Apr 2 2007
Is there a specific memory for events involving people Researchers in the Vulnerability, Adaptation and Psychopathology Laboratory (CNRS/University Paris VI France) and a Canadian team at Douglas Hospital, McGill University (Montreal), have identified the internal part of the prefrontal cortex as being the key structure for memorising social information.
Published in Journal of Cognitive Neuroscience, February 2007
Social events such as a party with friends, a work meeting or an argument with a partner form an integral part of daily life. Our ability to remember these events, and more precisely to remember the people and the relationships we had with them, is essential to ensure satisfactory adaptation to our social existence. At a cerebral level, various regions of the brain, and particularly the hippocampus, are directly involved in learning and memory.
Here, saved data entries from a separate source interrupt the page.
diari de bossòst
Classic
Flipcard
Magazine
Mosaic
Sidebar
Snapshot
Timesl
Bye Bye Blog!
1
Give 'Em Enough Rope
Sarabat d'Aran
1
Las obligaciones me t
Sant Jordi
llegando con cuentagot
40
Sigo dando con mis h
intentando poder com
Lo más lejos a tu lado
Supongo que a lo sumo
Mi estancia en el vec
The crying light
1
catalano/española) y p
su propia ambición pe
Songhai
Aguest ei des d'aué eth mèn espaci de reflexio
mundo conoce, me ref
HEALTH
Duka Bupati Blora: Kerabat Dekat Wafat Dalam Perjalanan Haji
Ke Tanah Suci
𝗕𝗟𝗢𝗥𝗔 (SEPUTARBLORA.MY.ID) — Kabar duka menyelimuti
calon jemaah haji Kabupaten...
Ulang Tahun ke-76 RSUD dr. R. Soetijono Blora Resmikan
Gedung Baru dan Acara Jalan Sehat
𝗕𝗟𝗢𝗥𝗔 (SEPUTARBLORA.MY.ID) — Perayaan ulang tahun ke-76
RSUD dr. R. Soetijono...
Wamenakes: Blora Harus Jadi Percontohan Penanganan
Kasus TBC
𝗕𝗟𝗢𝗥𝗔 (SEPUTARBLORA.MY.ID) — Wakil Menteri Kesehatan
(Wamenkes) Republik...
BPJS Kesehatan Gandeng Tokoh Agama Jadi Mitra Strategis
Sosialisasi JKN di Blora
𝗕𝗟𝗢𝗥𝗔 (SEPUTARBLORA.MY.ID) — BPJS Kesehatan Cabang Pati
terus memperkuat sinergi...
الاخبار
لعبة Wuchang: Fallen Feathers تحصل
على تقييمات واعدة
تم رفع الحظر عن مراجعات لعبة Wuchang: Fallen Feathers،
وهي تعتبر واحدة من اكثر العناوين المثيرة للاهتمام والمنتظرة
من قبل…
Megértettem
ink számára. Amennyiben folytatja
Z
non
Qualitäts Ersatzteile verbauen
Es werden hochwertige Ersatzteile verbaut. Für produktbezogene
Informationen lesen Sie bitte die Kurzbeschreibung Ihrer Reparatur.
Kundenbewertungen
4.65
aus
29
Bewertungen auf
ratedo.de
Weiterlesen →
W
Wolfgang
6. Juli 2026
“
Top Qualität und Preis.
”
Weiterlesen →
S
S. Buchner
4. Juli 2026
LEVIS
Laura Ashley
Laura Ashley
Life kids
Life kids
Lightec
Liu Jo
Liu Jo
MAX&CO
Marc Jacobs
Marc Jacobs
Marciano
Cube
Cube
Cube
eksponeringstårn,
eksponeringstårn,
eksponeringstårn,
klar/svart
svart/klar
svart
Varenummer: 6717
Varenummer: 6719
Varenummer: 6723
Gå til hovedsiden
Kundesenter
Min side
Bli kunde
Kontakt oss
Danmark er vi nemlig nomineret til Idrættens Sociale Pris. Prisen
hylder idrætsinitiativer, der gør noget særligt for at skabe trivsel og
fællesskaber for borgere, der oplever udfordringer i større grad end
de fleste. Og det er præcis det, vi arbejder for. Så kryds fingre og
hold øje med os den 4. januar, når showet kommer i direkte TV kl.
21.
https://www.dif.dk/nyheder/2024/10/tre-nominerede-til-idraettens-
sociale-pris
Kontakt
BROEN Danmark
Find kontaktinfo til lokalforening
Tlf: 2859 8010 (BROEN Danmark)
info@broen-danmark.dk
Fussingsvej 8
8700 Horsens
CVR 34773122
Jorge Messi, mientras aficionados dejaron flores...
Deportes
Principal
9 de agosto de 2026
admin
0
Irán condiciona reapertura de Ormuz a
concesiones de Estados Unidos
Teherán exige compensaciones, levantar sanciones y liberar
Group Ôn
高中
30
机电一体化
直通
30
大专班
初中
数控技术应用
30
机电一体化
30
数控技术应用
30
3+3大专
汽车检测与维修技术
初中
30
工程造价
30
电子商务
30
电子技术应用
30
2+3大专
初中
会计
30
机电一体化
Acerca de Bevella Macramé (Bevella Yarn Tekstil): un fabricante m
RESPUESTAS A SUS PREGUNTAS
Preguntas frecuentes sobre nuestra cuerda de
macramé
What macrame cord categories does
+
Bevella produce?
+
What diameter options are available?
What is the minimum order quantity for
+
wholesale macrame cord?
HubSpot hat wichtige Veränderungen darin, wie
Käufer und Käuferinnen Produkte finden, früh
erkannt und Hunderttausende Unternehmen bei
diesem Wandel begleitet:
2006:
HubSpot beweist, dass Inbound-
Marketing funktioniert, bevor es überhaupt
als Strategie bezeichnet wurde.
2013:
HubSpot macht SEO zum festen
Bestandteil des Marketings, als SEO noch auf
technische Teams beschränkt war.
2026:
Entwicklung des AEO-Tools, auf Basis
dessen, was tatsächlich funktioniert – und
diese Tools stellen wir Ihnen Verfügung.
Some of these regions are specialised in learning certain types of information, such as the amygdale and our memory for emotions.
The Canadian and French teams (the latter led by Philippe Fossati) have recently identified a precise region in the frontal cortex which may be specialised in recording and learning social information. Using a functional magnetic resonance imaging technique, the scientists measured cerebral activity in 17 volunteers while they accomplished a memory task involving pictures of social scenes (interacting individuals) and non-social scenes (landscapes with no people). They thus identified the internal part of the prefrontal cortex, called the medial prefrontal cortex, as being the key structure in memorising social information from a picture.
Previous studies performed by the same research teams had associated this prefrontal region with thinking processes about self and others. Their work suggested that in addition to emotions, the analysis of specifically human information could facilitate learning and memorisation, involving cerebral structures specialised in analysing mental states and empathy. This work opens important perspectives regarding our understanding of the mechanisms of human recollections and mental disorders (schizophrenia, autism) which affect social and relational skills.